DATA UNDER STUDY >>
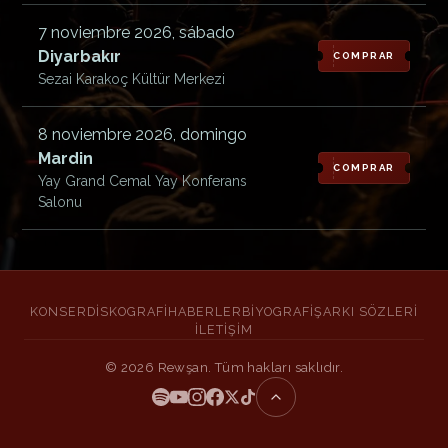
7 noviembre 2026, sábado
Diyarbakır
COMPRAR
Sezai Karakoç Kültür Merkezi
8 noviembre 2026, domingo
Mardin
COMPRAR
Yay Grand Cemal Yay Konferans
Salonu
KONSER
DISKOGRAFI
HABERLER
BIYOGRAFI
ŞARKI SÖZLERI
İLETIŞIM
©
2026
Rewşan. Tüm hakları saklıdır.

--

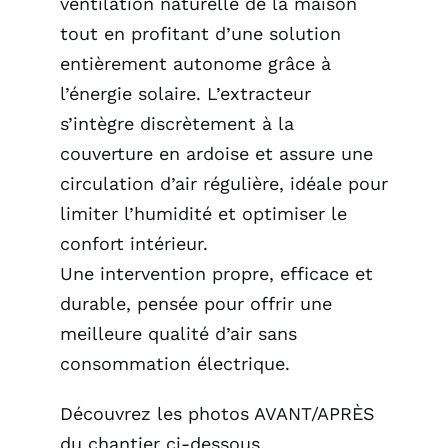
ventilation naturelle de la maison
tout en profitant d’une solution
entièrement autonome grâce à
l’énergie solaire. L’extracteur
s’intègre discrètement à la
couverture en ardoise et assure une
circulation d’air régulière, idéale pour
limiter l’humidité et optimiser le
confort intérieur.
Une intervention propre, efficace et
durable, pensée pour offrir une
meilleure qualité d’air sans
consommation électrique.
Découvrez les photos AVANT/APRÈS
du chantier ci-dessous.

ABOUT THIS EXERCISE >>
If a line in the records contains the string "pour", copy it out.

YOUR SOLUTION >>
circulation d’air régulière, idéale pour
durable, pensée pour offrir une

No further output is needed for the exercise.